My lawyer visited me in the court holding cell just before the trial started. His name was Manuelo and he was a public defence lawyer. It was only because I was a foreigner that I was fortunate enough to get any assistance. I told him that I would pay him a bit myself, in order to make him try harder on my behalf. Sometimes lawyers didn’t try their hardest in drug cases because if they won against a powerful fiscal, they might ruin their careers.
To start the trial, the fiscal stood up and made his opening address. For the sake of efficiency, the prosecution was to be done by joint trial, although we each had our own legal representative. The prosecution case against me was very weak, and until halfway through the hearing I felt confident that I would be let off. When the charges were read, I was asked to stand and Manuelo stated my plea: inocente. My defence was simply what had happened – that I had no knowledge of the drugs, was not inside the room where the drugs were found, had no money on me and had nothing to do with any of it whatsoever.

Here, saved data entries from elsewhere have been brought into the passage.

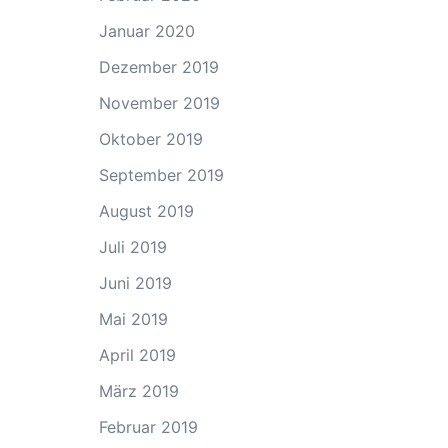
Januar 2020
Dezember 2019
November 2019
Oktober 2019
September 2019
August 2019
Juli 2019
Juni 2019
Mai 2019
April 2019
März 2019
Februar 2019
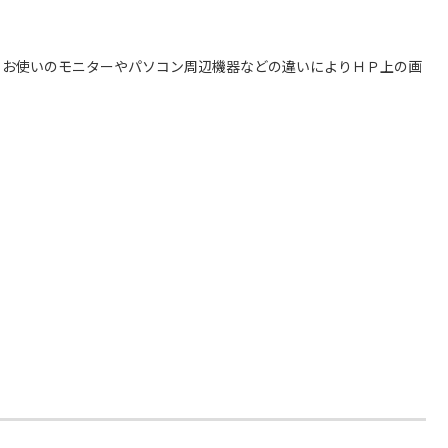
、お使いのモニターやパソコン周辺機器などの違いによりＨＰ上の画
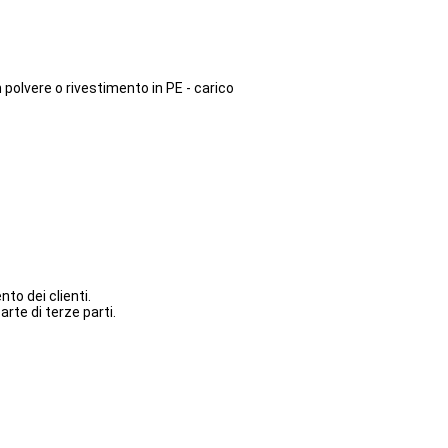
n polvere o rivestimento in PE - carico
to dei clienti.
arte di terze parti.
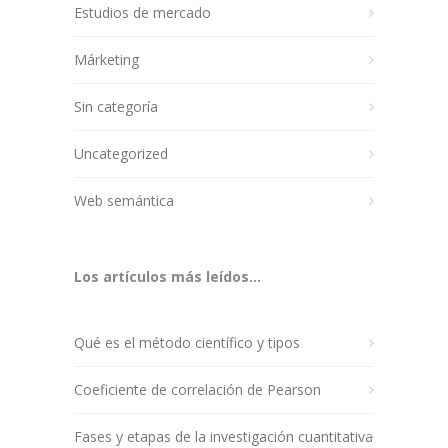
Estudios de mercado
Márketing
Sin categoría
Uncategorized
Web semántica
Los artículos más leídos...
Qué es el método científico y tipos
Coeficiente de correlación de Pearson
Fases y etapas de la investigación cuantitativa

I knew the Velascos would also plead inocente. No one ever pleads guilty in Bolivia – if you admit to a crime, the judges give you a higher sentence. However, I couldn’t imagine what their defence would be. There were two hundred grams of cocaine that had to be accounted for, and those two hundred grams had been found in their room. They couldn’t deny it and, in fact, they didn’t. Their defence was this: they had been acting under police instructions in a sting operation to catch Thomas McFadden, a known drug dealer in the prison, in return for the promise of an earlier release.
When the Velascos’ lawyer said this, I was stunned. I looked at the Velascos in disbelief, but neither one of them would turn his head. I hardly heard another word of what was said by the fiscal because I was in too much shock. I kept staring at the Velascos. I could feel my muscles tensing up. Jose Luis continued to look directly at the judge, and Jorge wouldn’t look at me either. The policeman at the front of the courtroom tapped his wooden baton to get my attention. He shook his head at me and tightened his grip around the baton. He knew that what the Velascos were claiming was untrue and he could also see what I was thinking.
This changed everything. The Velascos were supposed to be defendants like I was, but their defence turned the case into something completely different. Rather than being defendants, they effectively became witnesses for the prosecution in the case against me. I couldn’t see how they could possibly prove that they were undercover agents, but that was what they were claiming. It was now their word against mine.
At the end of the hearing, the guard told me and Jorge to hold up our hands. He unlocked the cuff on my left wrist and handcuffed Jorge to Jose Luis. I got my own set of handcuffs. For the rest of the trial the guards used this same system; the Velascos were always put together, and I was kept away from them. They placed us in separate holding cells at the court. And whenever they could, they transported us in separate vehicles.